The VLSI solution VS1000 is a very versatile and useful audio solution whether you need to make an audio player or even if you wanted to implement a rather complex system with regular system functions and audio functions. However, the VS1000 does not have a dedicated set of line out pins, which might make things difficult if you have to connect the chip to an external audio equipment or speaker driver. In this article, we go through some VS1000 line out implementations and an example schematic on how you could add an external amplifier to the VS1000 line out.
VS1000 Line Out Schematic
Here is a version of the VS1000 line out derived from the headphone outputs. Some things to note about the schematic:
- R47-C85 RC load is still required on the unused CBUF pin for maintaining stability.
- The CBUF pin has been left unused because it only provides a 1.2V output used to drive headphones. Not that even though CBUF is usually connected to the headphone COM pin, that does NOT make the CBUF pin the system ground!
- R51 and R53 pull the output down to ground when the VS1000 is not actively driving the audio output. That way you will have much less noise in the line output or the audio amplifier IC connected to the line out.
- R50-C88 and R52-C90 make a simple RC low pass filter network that help in grounding any digital noise from the VS1000. They are highly recommended, or you could end up with a LOT of noise in the output audio.
- C89 and C91 make up the output coupling capacitors. It is usually good to have them to block any DC voltage. The value depends on the input impedance of the device that connects to the line out… but 1uF to 10uF is a good value. Most devices that connect to the line out will usually have an input impedance of at least 10K. Using a larger coupling capacitor will give you good low frequency characteristics.
VS1000 Line Out and Audio Amplifier Schematic
Here is yet another very clear and helpful schematic that shows you how to derive the VS1000 line out signals from the headphone outputs.
As you can see, we have stripped down the schematic and removed everything unrelated to the audio lines to keep things clear. The major segments in this schematic are:
- Stability and ESD tolerance:
LEFT, RIGHT, and CBUF pins must have a certain R-C load for stability and ESD performance, as is directly specified in the datasheet. In the schematic, R6, R11, R19, C13, C14, and C15 make up this network.
- Low pass filter to remove DAC digital noise:
R4-C27 and R5-C24 make up the filter. You should consult the datasheet of the audio amplifier to see what cut-off frequency will work best for the specific audio amplifier chip. Here a cut-off frequency of 33kHz is used. If you lowered it, you could get cleaner audio at the cost of losing gain in the treble region of your audio.

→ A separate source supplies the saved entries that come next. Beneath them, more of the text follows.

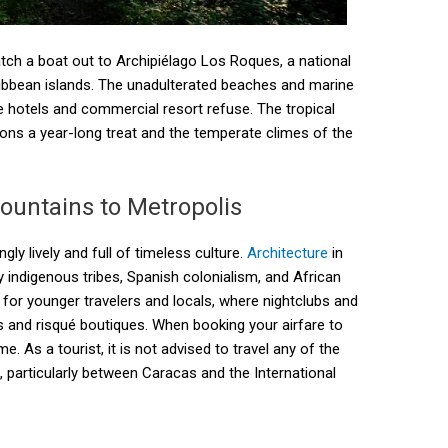
atch a boat out to Archipiélago Los Roques, a national
ribbean islands. The unadulterated beaches and marine
ise hotels and commercial resort refuse. The tropical
ons a year-long treat and the temperate climes of the
ountains to Metropolis
ly lively and full of timeless culture.
Architecture
in
 by indigenous tribes, Spanish colonialism, and African
 for younger travelers and locals, where nightclubs and
s and risqué boutiques. When booking your airfare to
e. As a tourist, it is not advised to travel any of the
le, particularly between Caracas and the International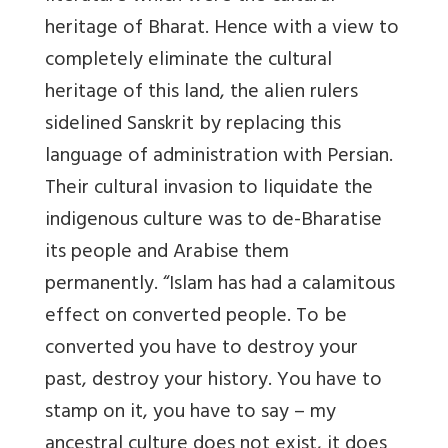
heritage of Bharat. Hence with a view to
completely eliminate the cultural
heritage of this land, the alien rulers
sidelined Sanskrit by replacing this
language of administration with Persian.
Their cultural invasion to liquidate the
indigenous culture was to de-Bharatise
its people and Arabise them
permanently. “Islam has had a calamitous
effect on converted people. To be
converted you have to destroy your
past, destroy your history. You have to
stamp on it, you have to say – my
ancestral culture does not exist, it does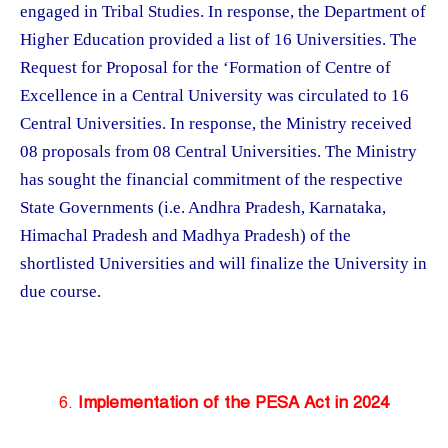
engaged in Tribal Studies. In response, the Department of
Higher Education provided a list of 16 Universities. The
Request for Proposal for the ‘Formation of Centre of
Excellence in a Central University was circulated to 16
Central Universities. In response, the Ministry received
08 proposals from 08 Central Universities. The Ministry
has sought the financial commitment of the respective
State Governments (i.e. Andhra Pradesh, Karnataka,
Himachal Pradesh and Madhya Pradesh) of the
shortlisted Universities and will finalize the University in
due course.
6.
Implementation of the PESA Act in 2024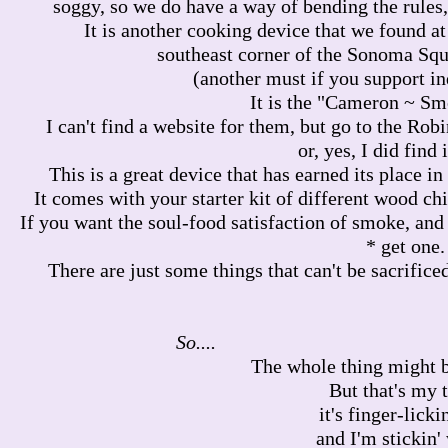
soggy, so we do have a way of bending the rules,
It is another cooking device that we found at 
southeast corner of the Sonoma Squ
(another must if you support i
It is the "Cameron ~ Sm
I can't find a website for them, but go to the Ro
or, yes, I did find 
This is a great device that has earned its place i
It comes with your starter kit of different wood chi
If you want the soul-food satisfaction of smoke, and 
* get one.
There are just some things that can't be sacrificed
So.
The whole thing might be 
But that's my 
it's finger-licki
and I'm stickin' 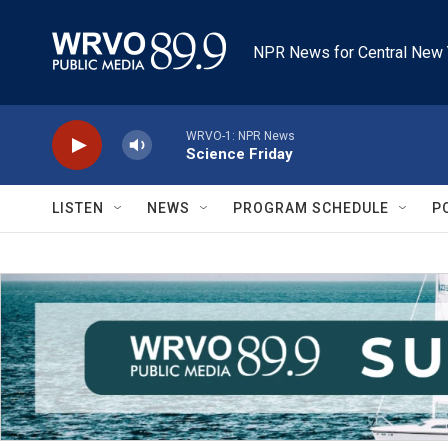
Skip to main content
NPR News for Central New 
WRVO-1: NPR News
Science Friday
LISTEN
NEWS
PROGRAM SCHEDULE
P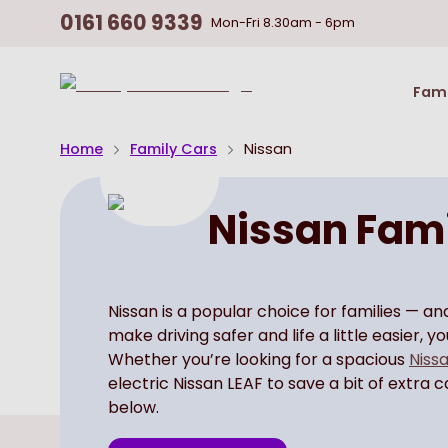
0161 660 9339
Mon-Fri
8.30am - 6pm
Return
Fami
To
Homepage
Home
Family Cars
Nissan
Nissan Fami
Nissan is a popular choice for families — a
make driving safer and life a little easier, 
Whether you’re looking for a spacious
Nissa
electric Nissan LEAF to save a bit of extra 
below.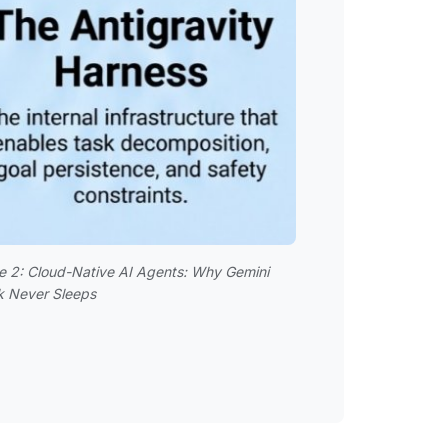
e 2: Cloud-Native AI Agents: Why Gemini
k Never Sleeps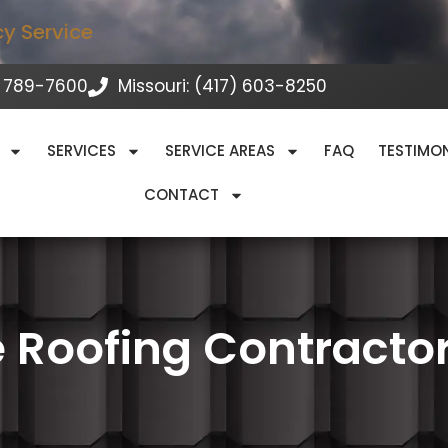
cy Service
 789-7600
Missouri: (417) 603-8250
SERVICES
SERVICE AREAS
FAQ
TESTIMO
CONTACT
 Roofing Contracto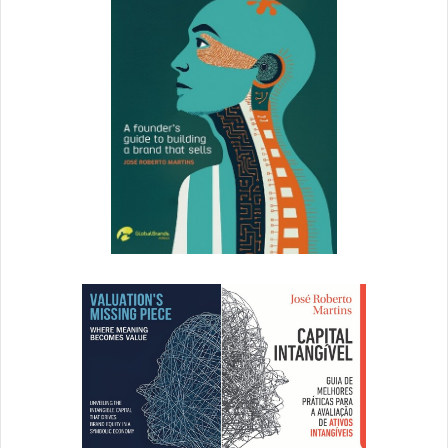
Tough is an understatement: it’s hard, confusing,
frustrating, and incredibly delightful at the same time. To
add onto it, I think as a woman, I’m more inclined to doubt
myself, to find fewer mentors and advisors that look or
react like me, and face a slightly higher level of skepticism
from the marketplace. I’d hate to just blame it on being a
woman, though — I really hate to speak for such a diverse
gender — but a lot of women I know seem to relate to that
experience.
5. Any advice for aspiring female entrepreneurs, or for
women in tech in general?
First, acknowledge that it may
be harder for you to start a company, versus the men that
you know, in some ways. However, the second you start to
feel sorry for yourself, remember that it’s far easier for you
to start and build a company than many other people —
you presumably have access to clean water, reliable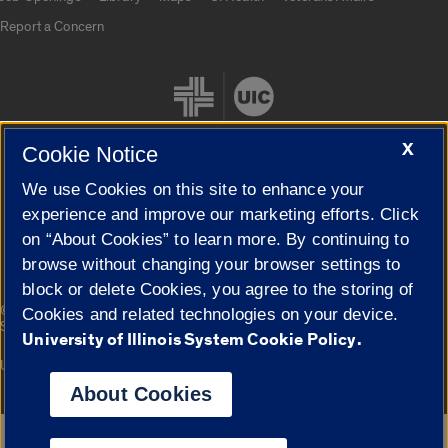
Report a Concern
X
Cookie Notice
We use Cookies on this site to enhance your
Cookie Settings
experience and improve our marketing efforts. Click
on “About Cookies” to learn more. By continuing to
browse without changing your browser settings to
block or delete Cookies, you agree to the storing of
|
© 2026 The Board of Trustees of the University of Illinois
Privacy
Cookies and related technologies on your device.
Statement
University of Illinois System Cookie Policy.
University of Illinois System
Urbana-Champaign
Springfield
Campuses
About Cookies
Google Translate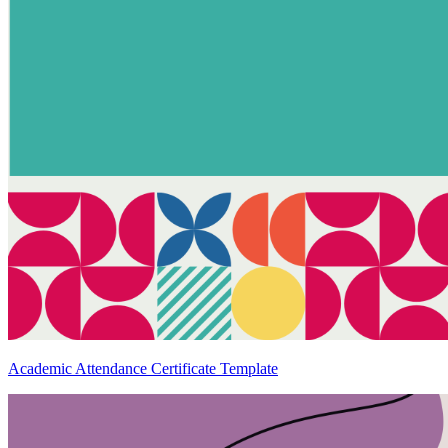
Academic Attendance Certificate Template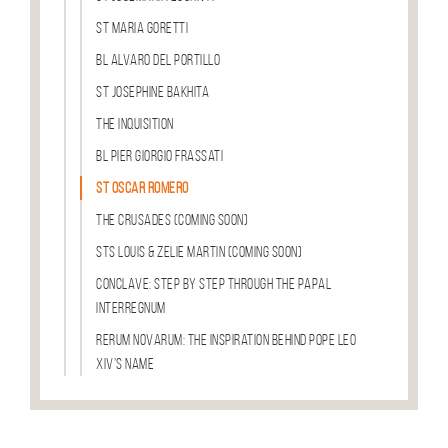
St Maria Goretti
Bl Alvaro del Portillo
St Josephine Bakhita
The Inquisition
Bl Pier Giorgio Frassati
St Oscar Romero
The Crusades (COMING SOON)
Sts Louis & Zelie Martin (COMING SOON)
Conclave: Step by Step through the Papal
Interregnum
Rerum Novarum: The Inspiration Behind Pope Leo
XIV’s Name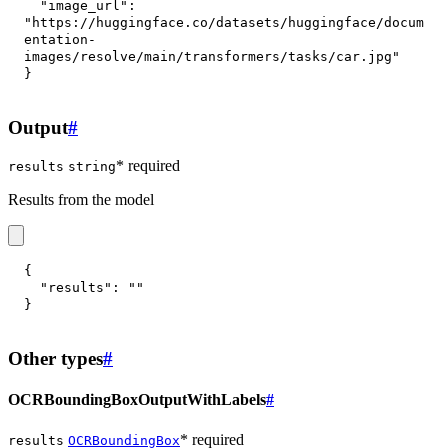
"image_url"
:
"https://huggingface.co/datasets/huggingface/docum
entation-
images/resolve/main/transformers/tasks/car.jpg"
}
Output
#
* required
results
string
Results from the model
{
"results"
:
""
}
Other types
#
OCRBoundingBoxOutputWithLabels
#
* required
results
OCRBoundingBox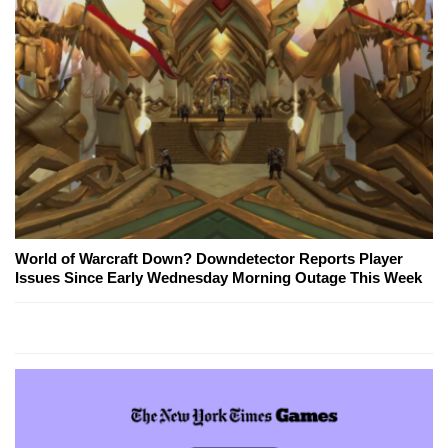
World of Warcraft Down? Downdetector Reports Player
Issues Since Early Wednesday Morning Outage This Week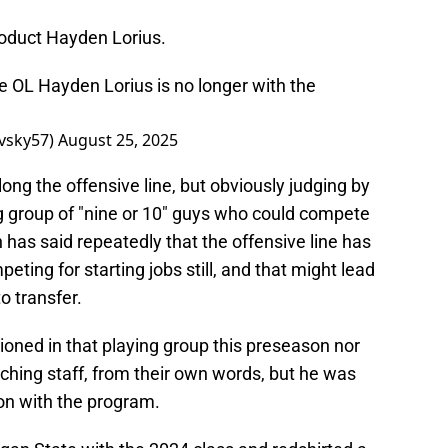
roduct Hayden Lorius.
 OL Hayden Lorius is no longer with the
vsky57)
August 25, 2025
long the offensive line, but obviously judging by
ng group of "nine or 10" guys who could compete
 has said repeatedly that the offensive line has
ting for starting jobs still, and that might lead
o transfer.
oned in that playing group this preseason nor
ching staff, from their own words, but he was
on with the program.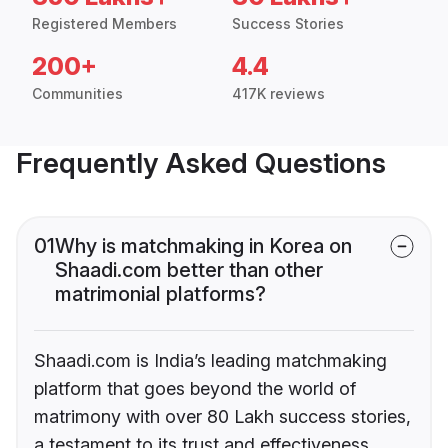
Registered Members
Success Stories
200+
4.4
Communities
417K reviews
Frequently Asked Questions
01
Why is matchmaking in Korea on
Shaadi.com better than other
matrimonial platforms?
Shaadi.com is India’s leading matchmaking
platform that goes beyond the world of
matrimony with over 80 Lakh success stories,
a testament to its trust and effectiveness.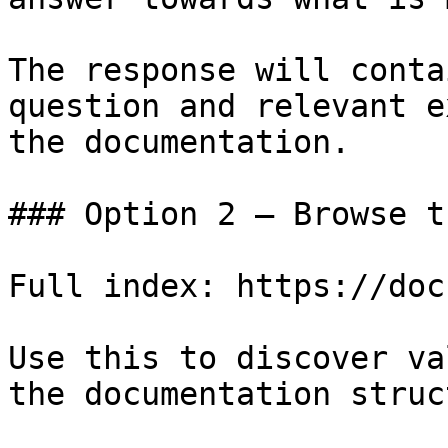
The response will conta
question and relevant e
the documentation.

### Option 2 — Browse t
Full index: https://doc
Use this to discover va
the documentation struc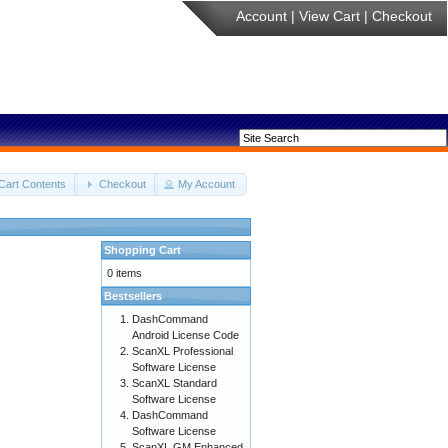
Account
|
View Cart
|
Checkout
Cart Contents
Checkout
My Account
Shopping Cart
0 items
Bestsellers
DashCommand
Android License Code
ScanXL Professional
Software License
ScanXL Standard
Software License
DashCommand
Software License
ScanXL GM Enhanced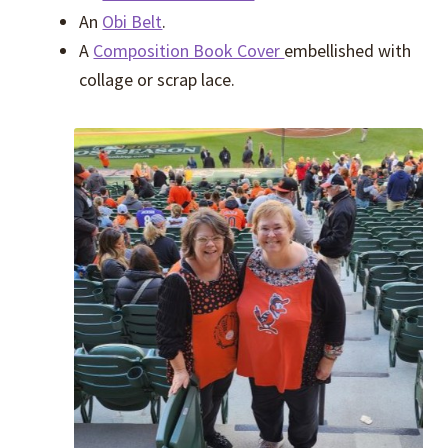
An
Obi Belt
.
A
Composition Book Cover
embellished with
collage or scrap lace.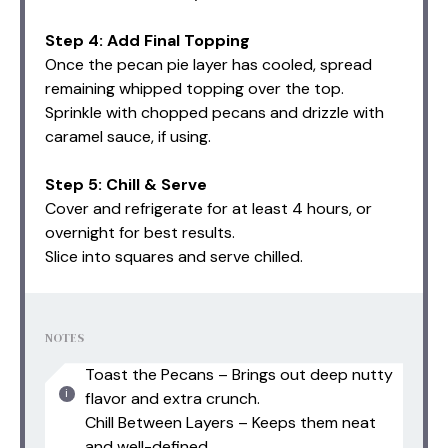
Step 4: Add Final Topping
Once the pecan pie layer has cooled, spread
remaining whipped topping over the top.
Sprinkle with chopped pecans and drizzle with
caramel sauce, if using.
Step 5: Chill & Serve
Cover and refrigerate for at least 4 hours, or
overnight for best results.
Slice into squares and serve chilled.
NOTES
Toast the Pecans – Brings out deep nutty
flavor and extra crunch.
Chill Between Layers – Keeps them neat
and well-defined.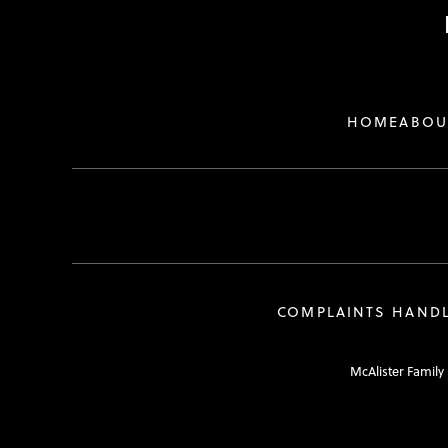
HOME
ABOU
COMPLAINTS HAND
McAlister Family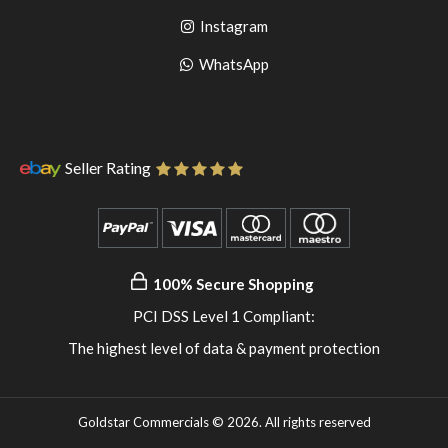
to
facebook
Go
Instagram
pinterest
to
Go
WhatsApp
instagram
to
WhatsApp
Seller Rating
100% Secure Shopping
PCI DSS Level 1 Compliant:
The highest level of data & payment protection
Goldstar Commercials © 2026. All rights reserved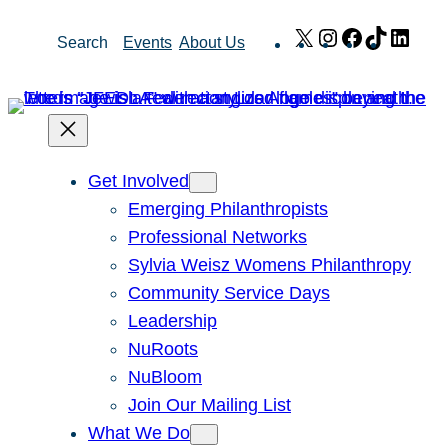
Skip
X
Instagram
Facebook
TikTok
Link
Search
Events
About Us
to
content
Get Involved
Emerging Philanthropists
Professional Networks
Sylvia Weisz Womens Philanthropy
Community Service Days
Leadership
NuRoots
NuBloom
Join Our Mailing List
What We Do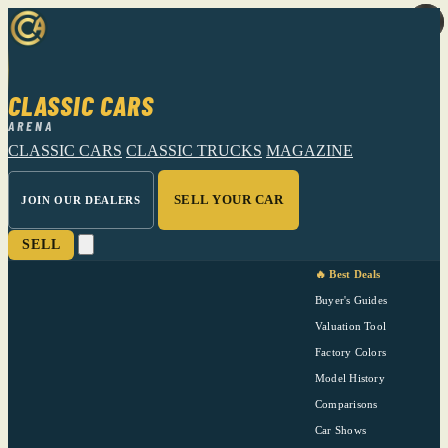
CLASSIC CARS
ARENA
CLASSIC CARS
CLASSIC TRUCKS
MAGAZINE
SELL YOUR CAR
JOIN OUR DEALERS
SELL
🔥 Best Deals
Buyer's Guides
Valuation Tool
Factory Colors
Model History
Comparisons
Car Shows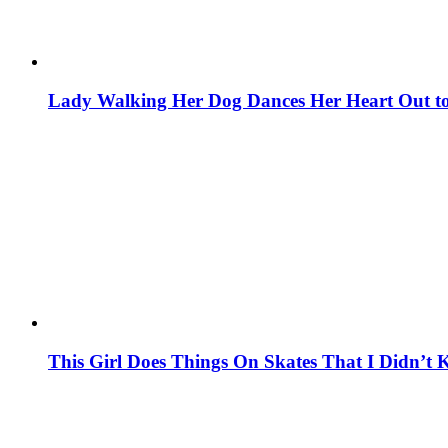
Lady Walking Her Dog Dances Her Heart Out to 
This Girl Does Things On Skates That I Didn’t 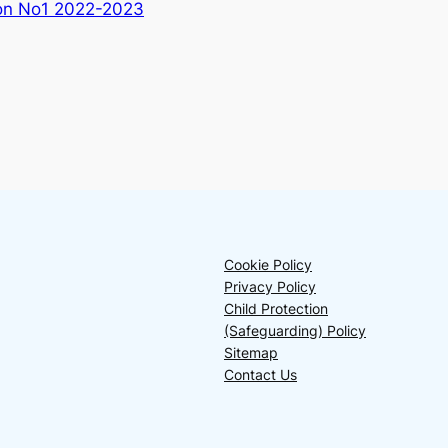
ion No1 2022-2023
Cookie Policy
Privacy Policy
Child Protection
(Safeguarding) Policy
Sitemap
Contact Us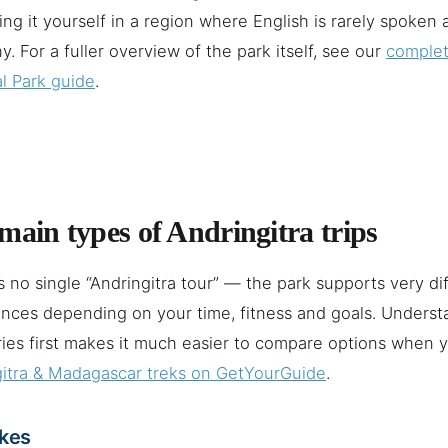
ing it yourself in a region where English is rarely spoken 
hy. For a fuller overview of the park itself, see our
complet
l Park guide
.
main types of Andringitra trips
s no single “Andringitra tour” — the park supports very di
nces depending on your time, fitness and goals. Underst
ies first makes it much easier to compare options when
gitra & Madagascar treks on GetYourGuide
.
ikes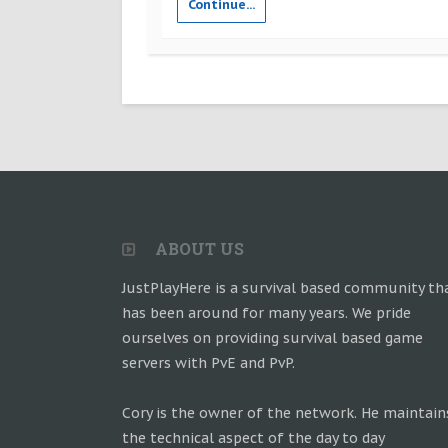
Continue...
ABOUT US
JustPlayHere is a survival based community th
has been around for many years. We pride
ourselves on providing survival based game
servers with PvE and PvP.
Cory is the owner of the network. He maintain
the technical aspect of the day to day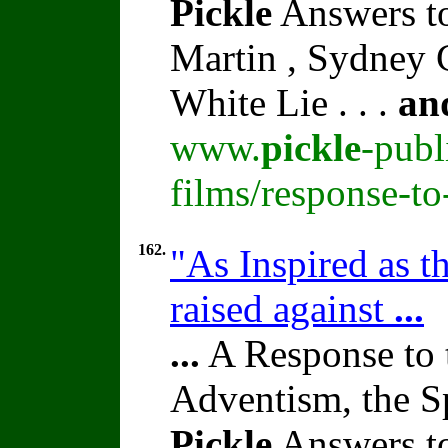
Pickle
Answers to
Martin , Sydney C
White Lie . . .
an
www.
pickle
-publ
films/response-t
162.
"As Inspired as t
raised against
...
...
A Response to 
Adventism, the S
Pickle
Answers to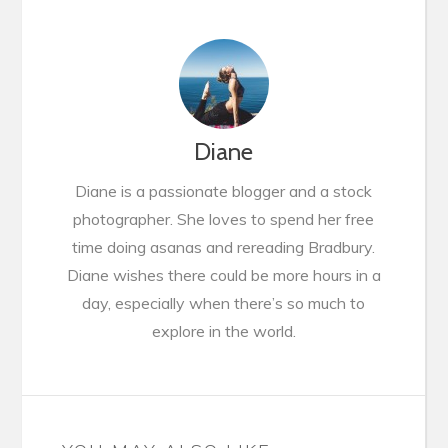
Diane
Diane is a passionate blogger and a stock
photographer. She loves to spend her free
time doing asanas and rereading Bradbury.
Diane wishes there could be more hours in a
day, especially when there’s so much to
explore in the world.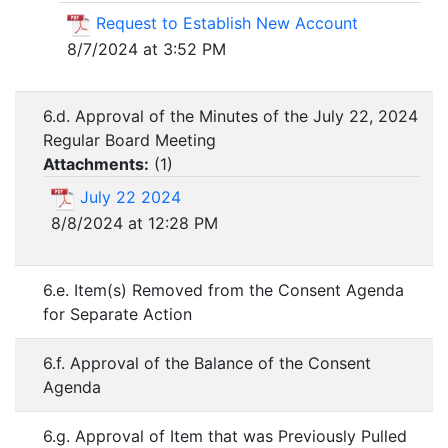
Request to Establish New Account
8/7/2024 at 3:52 PM
6.d. Approval of the Minutes of the July 22, 2024
Regular Board Meeting
Attachments:
(
1
)
July 22 2024
8/8/2024 at 12:28 PM
6.e. Item(s) Removed from the Consent Agenda
for Separate Action
6.f. Approval of the Balance of the Consent
Agenda
6.g. Approval of Item that was Previously Pulled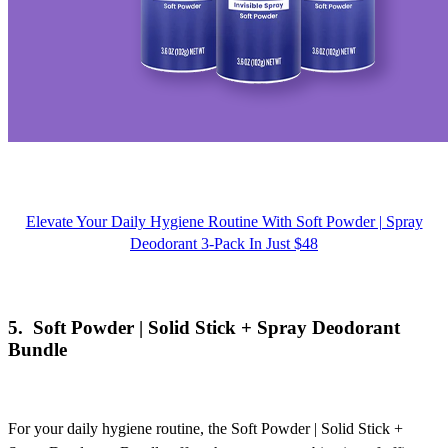
Elevate Your Daily Hygiene Routine With Soft Powder | Spray
Deodorant 3-Pack In Just $48
5.
Soft Powder | Solid Stick + Spray Deodorant
Bundle
For your daily hygiene routine, the
Soft Powder | Solid Stick +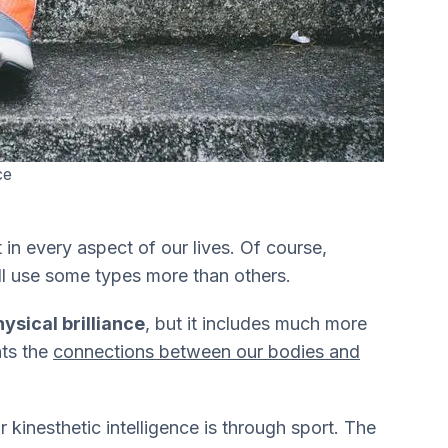
ce
t in every aspect of our lives. Of course,
l use some types more than others.
ysical brilliance
, but it includes much more
nts the
connections between our bodies and
inesthetic intelligence is through sport. The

- Capacitive coupling to the audio amplifier:
Not shown here, but if your audio amplifier datasheet recommends it, you should at least leave footprints for DC blocking capacitors at the left and right channel inputs of your audio amplifier. For high impedance input amplifiers, a DC blocker should not be needed, but then some amplifiers have issues with power dissipation and distortion if you held the input pins at a certain common mode voltage.
Some tips for high quality audio!
Just making it work is never enough. Here is how you can get the best audio quality from line output or an amplifier IC that amplifies the VS1000 output.
- Try to power the VS1000 and audio amplifier IC using different voltage levels, with the audio IC preferably powered off a different regulator and run using a voltage higher than that of VS1000.
- Make sure you calculate the channel low pass filter R and C values carefully. If you set it too low, you lose the treble in the audio. If you set it too high, it can cause a lot of high pitch noise.
- Remember to look at the amplifier IC datasheet to make sure it can accept the whole output audio frequency range without distortion. If the amplifier needs a certain type of input filter, make sure you have it implemented!
- Me mindful of the input impedance of the audio amplifier IC. If you need pre-amplifiers, you should add some before driving a very high power and low input impedance audio stage.
- Letting the line output go out to an external system? Do not forget the ESD diodes!
- If you are feeding the line output into professional audio gear, make sure you can drive 600 ohm input impedance on many of those devices. While devices try to stay over 1K ohm with their line input impedance, 600 ohm is the standard for professional high performance equipment.